Only case 4, involving an eighty-five-year-old woman with stomach cancer, raised the specter of coercion. As required by her HMO, she was seen by a psychiatrist when she requested assisted dying. He found she had memory deficits, and referred her to a consulting psychologist, who agreed that her memory was impaired and also noted, according to a newspaper account referred to by Hendin and Foley, that her daughter might have been “somewhat coercive.” But he nevertheless thought she was capable of making her own decision. In another account of this case (in an amicus brief in the Montana Supreme Court case that legalized physician-assisted dying there), the patient herself was quoted as saying that she did not feel pressured. Speaking of her daughter, the patient said, “She makes more noise than I do, but that doesn’t make me less serious.”

Hendin and Foley make much of the fact that in three of these cases, the physicians initially consulted refused to write the prescription, and the patients “doctor-shopped” until they found one who would. But that is to be expected since many physicians disagree with the law on principle or for other reasons that have nothing to do with the specific case, and there is no requirement that they participate. Moreover, in the early years (case 1 was said to be the first patient to use the law), physicians were intimidated by the Drug Enforcement Administration’s contention that writing the prescription would violate the federal Controlled Substances Act. Until the US Supreme Court upheld the Oregon law in 2006, many physicians in Oregon likely refused requests for assisted dying for that reason. In case 3, for example, a doctor referred a patient to a psychologist to check her decision-making capacity, not because he believed it was in doubt, but “to cover my ass.”

If these six cases are the worst instances of wrongdoing that Hendin and Foley could find, they add to the overwhelming evidence that the Oregon law is working very well.
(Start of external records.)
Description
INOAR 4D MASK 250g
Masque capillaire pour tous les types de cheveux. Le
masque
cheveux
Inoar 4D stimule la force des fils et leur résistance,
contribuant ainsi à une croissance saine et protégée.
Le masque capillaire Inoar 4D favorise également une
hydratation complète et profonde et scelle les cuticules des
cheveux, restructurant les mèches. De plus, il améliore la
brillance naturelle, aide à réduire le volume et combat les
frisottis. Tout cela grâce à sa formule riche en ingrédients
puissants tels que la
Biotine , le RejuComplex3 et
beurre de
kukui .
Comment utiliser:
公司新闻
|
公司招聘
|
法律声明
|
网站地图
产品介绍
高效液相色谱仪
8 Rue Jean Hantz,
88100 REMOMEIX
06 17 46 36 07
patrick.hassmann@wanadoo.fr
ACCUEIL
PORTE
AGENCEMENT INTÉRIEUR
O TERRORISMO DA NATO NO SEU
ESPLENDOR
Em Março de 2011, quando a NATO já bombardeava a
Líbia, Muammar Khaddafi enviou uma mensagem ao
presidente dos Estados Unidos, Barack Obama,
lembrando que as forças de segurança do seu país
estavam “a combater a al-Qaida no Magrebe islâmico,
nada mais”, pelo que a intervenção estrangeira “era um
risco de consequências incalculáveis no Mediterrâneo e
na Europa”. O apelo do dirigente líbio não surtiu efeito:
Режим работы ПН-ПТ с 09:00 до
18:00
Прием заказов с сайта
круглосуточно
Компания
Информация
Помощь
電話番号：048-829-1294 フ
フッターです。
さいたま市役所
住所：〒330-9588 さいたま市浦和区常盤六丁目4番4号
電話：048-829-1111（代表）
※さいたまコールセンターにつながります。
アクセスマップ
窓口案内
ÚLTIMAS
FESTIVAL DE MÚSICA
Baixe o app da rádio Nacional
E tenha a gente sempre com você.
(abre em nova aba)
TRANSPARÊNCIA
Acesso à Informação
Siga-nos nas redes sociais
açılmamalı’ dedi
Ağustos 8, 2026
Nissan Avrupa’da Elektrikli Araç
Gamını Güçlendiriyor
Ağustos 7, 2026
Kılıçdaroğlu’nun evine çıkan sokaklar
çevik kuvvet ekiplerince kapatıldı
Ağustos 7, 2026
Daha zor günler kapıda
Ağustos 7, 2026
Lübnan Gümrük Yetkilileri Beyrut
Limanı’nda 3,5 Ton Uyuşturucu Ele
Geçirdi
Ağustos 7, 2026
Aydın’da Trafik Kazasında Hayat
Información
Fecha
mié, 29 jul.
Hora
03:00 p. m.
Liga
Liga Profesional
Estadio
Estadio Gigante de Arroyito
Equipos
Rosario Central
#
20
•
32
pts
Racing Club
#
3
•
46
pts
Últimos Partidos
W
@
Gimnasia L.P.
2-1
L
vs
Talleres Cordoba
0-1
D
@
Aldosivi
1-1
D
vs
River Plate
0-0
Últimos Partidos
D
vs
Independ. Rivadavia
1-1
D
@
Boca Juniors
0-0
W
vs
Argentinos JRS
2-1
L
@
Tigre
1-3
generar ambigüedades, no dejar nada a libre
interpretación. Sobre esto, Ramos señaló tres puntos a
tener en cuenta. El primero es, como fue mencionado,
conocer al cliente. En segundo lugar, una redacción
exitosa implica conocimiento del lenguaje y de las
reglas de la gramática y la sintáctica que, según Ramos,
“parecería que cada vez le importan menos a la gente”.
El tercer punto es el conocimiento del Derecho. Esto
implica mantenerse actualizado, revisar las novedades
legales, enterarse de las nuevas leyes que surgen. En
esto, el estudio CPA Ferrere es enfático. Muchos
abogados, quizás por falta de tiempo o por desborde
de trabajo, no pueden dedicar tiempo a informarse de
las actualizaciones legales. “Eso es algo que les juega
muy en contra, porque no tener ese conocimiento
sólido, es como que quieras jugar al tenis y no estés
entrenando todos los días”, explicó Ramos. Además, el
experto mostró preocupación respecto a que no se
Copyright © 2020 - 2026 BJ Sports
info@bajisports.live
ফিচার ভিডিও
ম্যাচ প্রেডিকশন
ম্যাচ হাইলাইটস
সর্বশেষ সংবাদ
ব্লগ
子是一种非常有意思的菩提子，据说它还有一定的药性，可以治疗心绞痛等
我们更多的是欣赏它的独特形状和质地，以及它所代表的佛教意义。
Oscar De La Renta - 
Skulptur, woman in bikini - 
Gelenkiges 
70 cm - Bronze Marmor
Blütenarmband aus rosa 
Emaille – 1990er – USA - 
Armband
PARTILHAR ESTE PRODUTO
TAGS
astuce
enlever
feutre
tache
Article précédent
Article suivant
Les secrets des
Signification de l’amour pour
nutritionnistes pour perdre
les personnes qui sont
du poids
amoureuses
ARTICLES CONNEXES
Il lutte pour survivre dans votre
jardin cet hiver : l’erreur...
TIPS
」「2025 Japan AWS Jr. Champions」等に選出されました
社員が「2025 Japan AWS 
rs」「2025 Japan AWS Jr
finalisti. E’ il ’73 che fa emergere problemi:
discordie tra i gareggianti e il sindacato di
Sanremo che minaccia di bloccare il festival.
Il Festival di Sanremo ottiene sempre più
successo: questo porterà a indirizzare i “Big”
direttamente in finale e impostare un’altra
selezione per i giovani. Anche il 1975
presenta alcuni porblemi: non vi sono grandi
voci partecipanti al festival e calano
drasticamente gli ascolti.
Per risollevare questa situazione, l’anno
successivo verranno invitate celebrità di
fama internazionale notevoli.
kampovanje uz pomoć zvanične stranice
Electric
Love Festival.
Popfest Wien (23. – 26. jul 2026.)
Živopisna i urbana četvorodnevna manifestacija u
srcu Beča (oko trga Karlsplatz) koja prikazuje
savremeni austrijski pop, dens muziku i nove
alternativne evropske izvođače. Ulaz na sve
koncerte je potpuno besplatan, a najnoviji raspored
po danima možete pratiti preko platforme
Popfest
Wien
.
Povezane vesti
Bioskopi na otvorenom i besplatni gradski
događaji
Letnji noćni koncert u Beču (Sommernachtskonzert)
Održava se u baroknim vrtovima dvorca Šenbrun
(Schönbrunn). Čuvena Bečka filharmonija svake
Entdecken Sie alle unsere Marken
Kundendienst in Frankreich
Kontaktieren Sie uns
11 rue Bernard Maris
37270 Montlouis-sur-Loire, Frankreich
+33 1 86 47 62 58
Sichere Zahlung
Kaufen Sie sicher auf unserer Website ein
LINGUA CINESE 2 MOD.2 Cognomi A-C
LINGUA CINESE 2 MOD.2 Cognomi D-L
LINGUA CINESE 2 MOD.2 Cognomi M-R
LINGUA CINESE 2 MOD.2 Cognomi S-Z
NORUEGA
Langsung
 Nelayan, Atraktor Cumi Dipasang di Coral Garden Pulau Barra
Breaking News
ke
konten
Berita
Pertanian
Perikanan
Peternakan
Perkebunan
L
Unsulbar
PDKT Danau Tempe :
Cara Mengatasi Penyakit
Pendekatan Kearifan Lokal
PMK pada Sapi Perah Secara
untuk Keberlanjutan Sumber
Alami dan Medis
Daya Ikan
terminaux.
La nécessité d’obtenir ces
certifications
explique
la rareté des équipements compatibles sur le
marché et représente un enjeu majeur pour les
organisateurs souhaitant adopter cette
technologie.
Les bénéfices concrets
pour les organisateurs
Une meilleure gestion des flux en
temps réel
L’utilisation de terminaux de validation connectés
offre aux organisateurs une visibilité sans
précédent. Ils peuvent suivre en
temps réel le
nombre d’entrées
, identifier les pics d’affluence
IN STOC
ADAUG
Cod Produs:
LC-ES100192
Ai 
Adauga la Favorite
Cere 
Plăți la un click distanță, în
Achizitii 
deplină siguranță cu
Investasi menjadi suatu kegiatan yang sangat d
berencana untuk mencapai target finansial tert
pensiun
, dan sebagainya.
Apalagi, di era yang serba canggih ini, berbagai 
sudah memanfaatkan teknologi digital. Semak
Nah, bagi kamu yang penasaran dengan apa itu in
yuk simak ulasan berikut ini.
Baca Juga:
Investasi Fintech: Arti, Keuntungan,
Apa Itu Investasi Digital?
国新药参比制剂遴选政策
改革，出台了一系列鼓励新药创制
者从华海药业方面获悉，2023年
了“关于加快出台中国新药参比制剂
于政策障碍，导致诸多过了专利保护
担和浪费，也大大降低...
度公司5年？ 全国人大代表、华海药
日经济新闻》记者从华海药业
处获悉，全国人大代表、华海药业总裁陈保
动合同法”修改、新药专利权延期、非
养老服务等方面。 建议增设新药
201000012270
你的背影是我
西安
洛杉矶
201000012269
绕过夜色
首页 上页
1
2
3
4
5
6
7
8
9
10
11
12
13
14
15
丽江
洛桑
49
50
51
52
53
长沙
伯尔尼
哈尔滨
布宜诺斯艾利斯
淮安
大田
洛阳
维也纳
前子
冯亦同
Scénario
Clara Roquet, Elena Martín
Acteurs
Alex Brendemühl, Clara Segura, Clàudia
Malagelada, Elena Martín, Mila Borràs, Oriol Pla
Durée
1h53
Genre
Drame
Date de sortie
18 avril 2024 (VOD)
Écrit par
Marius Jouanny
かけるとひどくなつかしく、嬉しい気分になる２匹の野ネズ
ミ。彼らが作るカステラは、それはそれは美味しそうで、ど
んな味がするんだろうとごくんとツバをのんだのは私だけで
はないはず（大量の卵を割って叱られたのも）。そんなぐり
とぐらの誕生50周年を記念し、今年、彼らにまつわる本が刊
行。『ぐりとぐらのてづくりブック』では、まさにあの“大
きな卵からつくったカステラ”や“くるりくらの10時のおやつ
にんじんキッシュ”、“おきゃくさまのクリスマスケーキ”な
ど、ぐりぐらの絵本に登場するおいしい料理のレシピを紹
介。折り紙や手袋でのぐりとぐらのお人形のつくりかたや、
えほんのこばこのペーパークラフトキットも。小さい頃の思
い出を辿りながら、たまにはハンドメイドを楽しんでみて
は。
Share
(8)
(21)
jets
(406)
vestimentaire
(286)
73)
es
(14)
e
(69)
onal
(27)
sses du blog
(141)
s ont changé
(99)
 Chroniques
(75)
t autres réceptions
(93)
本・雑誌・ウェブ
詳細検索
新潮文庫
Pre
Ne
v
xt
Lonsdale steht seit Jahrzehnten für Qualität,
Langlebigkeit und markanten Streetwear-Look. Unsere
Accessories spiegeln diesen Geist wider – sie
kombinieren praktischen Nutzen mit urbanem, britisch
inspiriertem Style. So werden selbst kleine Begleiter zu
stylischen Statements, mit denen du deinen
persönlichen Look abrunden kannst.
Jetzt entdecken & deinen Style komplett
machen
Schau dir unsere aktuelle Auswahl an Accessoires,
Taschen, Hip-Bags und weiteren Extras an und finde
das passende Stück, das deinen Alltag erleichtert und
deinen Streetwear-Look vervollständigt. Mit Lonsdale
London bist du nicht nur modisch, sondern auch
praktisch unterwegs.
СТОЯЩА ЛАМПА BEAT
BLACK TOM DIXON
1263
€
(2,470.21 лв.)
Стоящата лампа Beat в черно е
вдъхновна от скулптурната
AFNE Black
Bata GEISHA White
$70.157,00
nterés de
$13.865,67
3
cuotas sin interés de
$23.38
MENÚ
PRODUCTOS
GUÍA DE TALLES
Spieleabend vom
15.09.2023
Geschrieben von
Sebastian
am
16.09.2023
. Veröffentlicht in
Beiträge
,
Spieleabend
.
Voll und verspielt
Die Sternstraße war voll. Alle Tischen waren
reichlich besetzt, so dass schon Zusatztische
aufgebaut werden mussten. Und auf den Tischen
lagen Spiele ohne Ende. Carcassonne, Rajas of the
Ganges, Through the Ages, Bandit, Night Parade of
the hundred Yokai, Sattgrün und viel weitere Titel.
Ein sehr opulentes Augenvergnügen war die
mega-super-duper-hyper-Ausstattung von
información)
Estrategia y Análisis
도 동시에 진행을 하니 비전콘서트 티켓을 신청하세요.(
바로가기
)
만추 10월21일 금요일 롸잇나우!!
Of course, no law could ever be passed if held to the standard that there could not possibly be instances of abuse, but there is simply no credible evidence that this one is being abused.

The heart of the matter, it seems to me, is who should decide how much suffering is too much for a dying patient—the patient or someone else. Hendin and Foley criticized volunteers from an organization that supports the Oregon law because their role “was to help the patient and family get what they wanted, not to assess whether this was an appropriate option for the patient.” But helping dying patients “get what they want” is exactly what we should be doing.

I note that Coleman is president and CEO of Not Dead Yet, an advocacy group for disabled people that opposes physician-assisted dying. This organization has the right to take any position it likes on this issue, but it is important to point out that a disability is not a terminal illness. No one with a disability would be eligible for physician-assisted dying in Oregon because of their disability, so they need not worry about being victimized by the law.